Очнувшись от ступора, князь вскочил и велел разжечь печь снова. Он приказал приготовить большой ужин и переселить гостя в лучшую спальню. Домашние смотрели на деспота с удивлением – что это на него нашло?
Переночевал бродяга по-царски, а утром князь подарил ему одного из своих лучших коней и дал солидную сумму денег. Попрощавшись с ним, бродяга выехал из двора и уехал из деревни.
И только через некоторое время князь узнал, что недавно через его район куда-то на север по своим делам проезжал инкогнито один из великих шаманов того времени.
СМЕРТЬ ШАМАНА
Главный герой истории – снова великий шаман прошлых лет Девятный (Тоҕустаах). Есть у якутов праздник лета Ысыах, когда весь народ собирается на веселье, танцы, соревнования и прочие радости жизни. Причём большие ысыахы могут быть объединёнными, включающими несколько улусов. Как раз на одном таком крупном ысыахе и произошёл этот случай.
Ысыах был достойный, включающий знать и чернь аж четырёх улусов. Интерес для нас представляют Борогонский и Баягантайский улусы. Ысыах при всём прочем всё-таки праздник религиозный, на нём проводится церемония приветствия и ублажения духов природы, так что там в прежние времена часто гостили шаманы. И так вышло, что со стороны Борогонского улуса «делегатом» от шаманов был Девятный, а со стороны Баягантайского – некий другой шаман с претензией на то, чтобы стать великим. Про взаимную лютую «любовь» больших шаманов друг к другу уже было писано, так что сложилась напряженная ситуация. Естественно, шаманы заседали поодаль друг от друга в отдельных шатрах посреди лагерей своих улусов.
И вот в разгар веселья в жаркий летний день к Девятному пришла делегация от Баягантайского улуса – в основном представители знати – с поклоном, гостинцами и просьбой не затевать конфликта шаманов во время священного праздника, не пугать людей и вести себя спокойно. Мол, наш шаман согласен, просим и вашего согласия. Вроде бы разумная просьба, но Девятный заподозрил неладное. Сидит, насторожившись, кивает, поддакивает. И вот в таком чутком состоянии, и то едва-едва он заметил, как крохотный паучок выполз из-под рукава одного из гостей и залез в наполненный до краев чорон (сосуд для кумыса). «Ага», – подумал про себя Девятный, не подал виду и любезно выпроводил гостей, согласившись со всеми их предложениями.

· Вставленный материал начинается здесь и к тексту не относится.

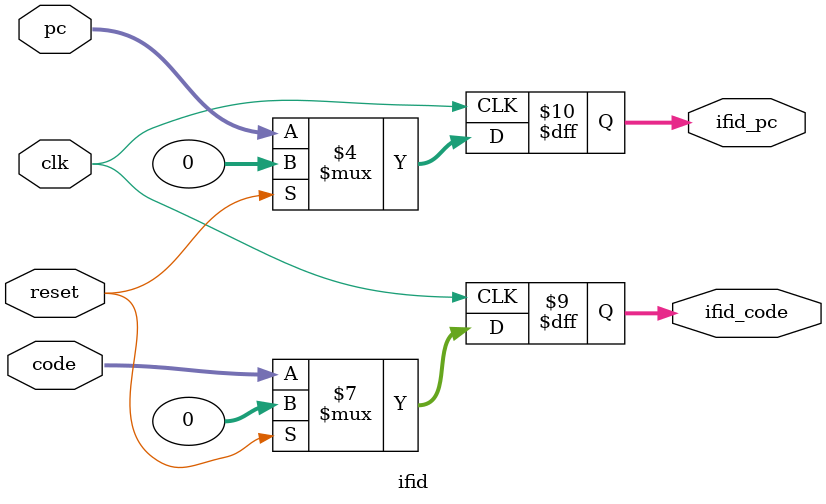
<source format=v>
`timescale 1ns / 1ps
module ifid(
    input clk,
    input reset,
    input [31:0] code,
    input [31:0] pc,
    output reg [31:0] ifid_code,
    output reg [31:0] ifid_pc
    );
    
     always @ (posedge clk)
     begin
      if (reset ==1 )
      begin
       ifid_code <= 32'b0;
       ifid_pc <= 32'b0;
      end 
      else
      begin
       ifid_code <= code; 
       ifid_pc <= pc;
      end 
     end
     
endmodule

</source>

Как баягантайцы ушли, шаман вызвал к себе в шатер знать своего улуса и приказал:
– Подождите чуть-чуть и проследуйте всей гурьбой между шатрами, изображайте растерянность и скорбь, причитайте, что я, отведав кумыса, слег с сильнейшей болью в животе, что меня рвёт кровью и я умираю. И обязательно пройдите мимо шатра баягантайцев!
С этими словами Девятный вылил кумыс из чорона на землю и раздавил паучка ногой.
Борогонцы подчинились – подняли шум-гам, с плачем и криками прошествовали по всей территории ысыаха, мол, наш великий шаман внезапно почувствовал себя дурно и помирает, что за жуткая напасть, силы света, помогите нам и прочее. Баягантайцы при их виде явно приободрились, а их великий шаман, прослышав, что Девятный на смертном одре, так обрадовался, что выскочил из своего шатра, прошествовал к стоянке борогонцев и зашёл в шатёр своего противника, чтобы полюбоваться его кончиной. Да только едва он вступил в шатёр, как схватился за виски, зажмурился и повалился навзничь. Смерть была мгновенной. Вместе с ним моментально скончались девятеро знатных молодцев из числа родственных ему баягантайцев. Девятный только хмыкнул и вышел наружу, переступив через труп своего врага. Ысыах не задался, люди разобрали шатры и разошлись.
Позже Девятный говорил – мол, был бы умерший шаман настороже, то явно заметил бы расставленный «капкан» у входа в шатер, но тот поверил в то, что его ловушка с пауком в кумысе сработала, и потерял бдительность, за что и поплатился. А девятеро из родни стали его свитой на тот свет – дух скоропостижно скончавшегося большого шамана увлек за собой других, Девятный был тут ни при чём.